Supplied data Block Start
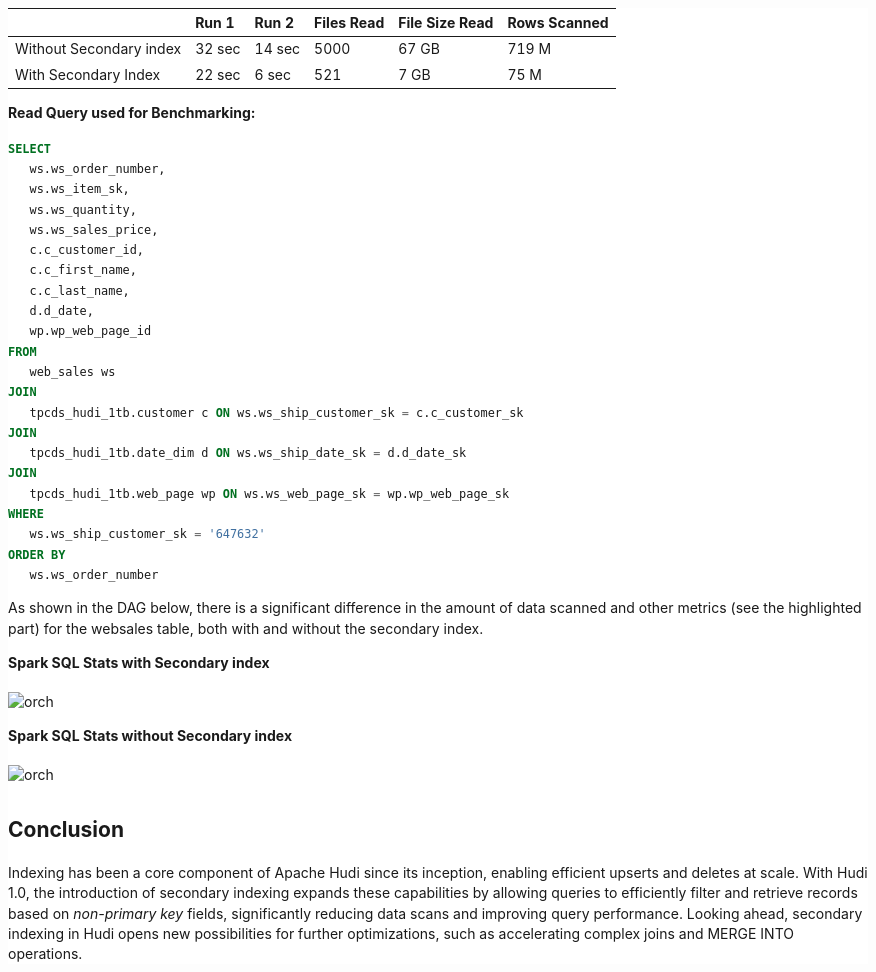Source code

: |  | Run 1 | Run 2 | Files Read | File Size Read | Rows Scanned |
| :---- | :---- | :---- | :---- | :---- | :---- |
| Without Secondary index | 32 sec | 14 sec | 5000 | 67 GB | 719 M |
| With Secondary Index | 22 sec | 6 sec | 521 | 7 GB | 75 M |

**Read Query used for Benchmarking:**

```sql
SELECT
   ws.ws_order_number,
   ws.ws_item_sk,
   ws.ws_quantity,
   ws.ws_sales_price,
   c.c_customer_id,
   c.c_first_name,
   c.c_last_name,
   d.d_date,
   wp.wp_web_page_id
FROM
   web_sales ws
JOIN
   tpcds_hudi_1tb.customer c ON ws.ws_ship_customer_sk = c.c_customer_sk
JOIN
   tpcds_hudi_1tb.date_dim d ON ws.ws_ship_date_sk = d.d_date_sk
JOIN
   tpcds_hudi_1tb.web_page wp ON ws.ws_web_page_sk = wp.wp_web_page_sk
WHERE
   ws.ws_ship_customer_sk = '647632'
ORDER BY
   ws.ws_order_number
```

As shown in the DAG below, there is a significant difference in the amount of data scanned and other metrics \(see the highlighted part\) for the websales table, both with and without the secondary index.

**Spark SQL Stats  with Secondary index**

<img src="/assets/images/blog/sec_index_spark1.png" alt="orch" width="600" align="middle"/>

**Spark SQL Stats  without Secondary index**

<img src="/assets/images/blog/sec_index_spark2.png" alt="orch" width="600" align="middle"/>

## Conclusion

Indexing has been a core component of Apache Hudi since its inception, enabling efficient upserts and deletes at scale. With Hudi 1.0, the introduction of secondary indexing expands these capabilities by allowing queries to efficiently filter and retrieve records based on *non-primary key* fields, significantly reducing data scans and improving query performance. Looking ahead, secondary indexing in Hudi opens new possibilities for further optimizations, such as accelerating complex joins and MERGE INTO operations.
Supplied data Block End
Set the listing above down again exactly, leaving pictures out.

Source code

: |  | Run 1 | Run 2 | Files Read | File Size Read | Rows Scanned |
| :---- | :---- | :---- | :---- | :---- | :---- |
| Without Secondary index | 32 sec | 14 sec | 5000 | 67 GB | 719 M |
| With Secondary Index | 22 sec | 6 sec | 521 | 7 GB | 75 M |

**Read Query used for Benchmarking:**

```sql
SELECT
   ws.ws_order_number,
   ws.ws_item_sk,
   ws.ws_quantity,
   ws.ws_sales_price,
   c.c_customer_id,
   c.c_first_name,
   c.c_last_name,
   d.d_date,
   wp.wp_web_page_id
FROM
   web_sales ws
JOIN
   tpcds_hudi_1tb.customer c ON ws.ws_ship_customer_sk = c.c_customer_sk
JOIN
   tpcds_hudi_1tb.date_dim d ON ws.ws_ship_date_sk = d.d_date_sk
JOIN
   tpcds_hudi_1tb.web_page wp ON ws.ws_web_page_sk = wp.wp_web_page_sk
WHERE
   ws.ws_ship_customer_sk = '647632'
ORDER BY
   ws.ws_order_number
```

As shown in the DAG below, there is a significant difference in the amount of data scanned and other metrics \(see the highlighted part\) for the websales table, both with and without the secondary index.

**Spark SQL Stats  with Secondary index**

<img src="/assets/images/blog/sec_index_spark1.png" alt="orch" width="600" align="middle"/>

**Spark SQL Stats  without Secondary index**

<img src="/assets/images/blog/sec_index_spark2.png" alt="orch" width="600" align="middle"/>

## Conclusion

Indexing has been a core component of Apache Hudi since its inception, enabling efficient upserts and deletes at scale. With Hudi 1.0, the introduction of secondary indexing expands these capabilities by allowing queries to efficiently filter and retrieve records based on *non-primary key* fields, significantly reducing data scans and improving query performance. Looking ahead, secondary indexing in Hudi opens new possibilities for further optimizations, such as accelerating complex joins and MERGE INTO operations.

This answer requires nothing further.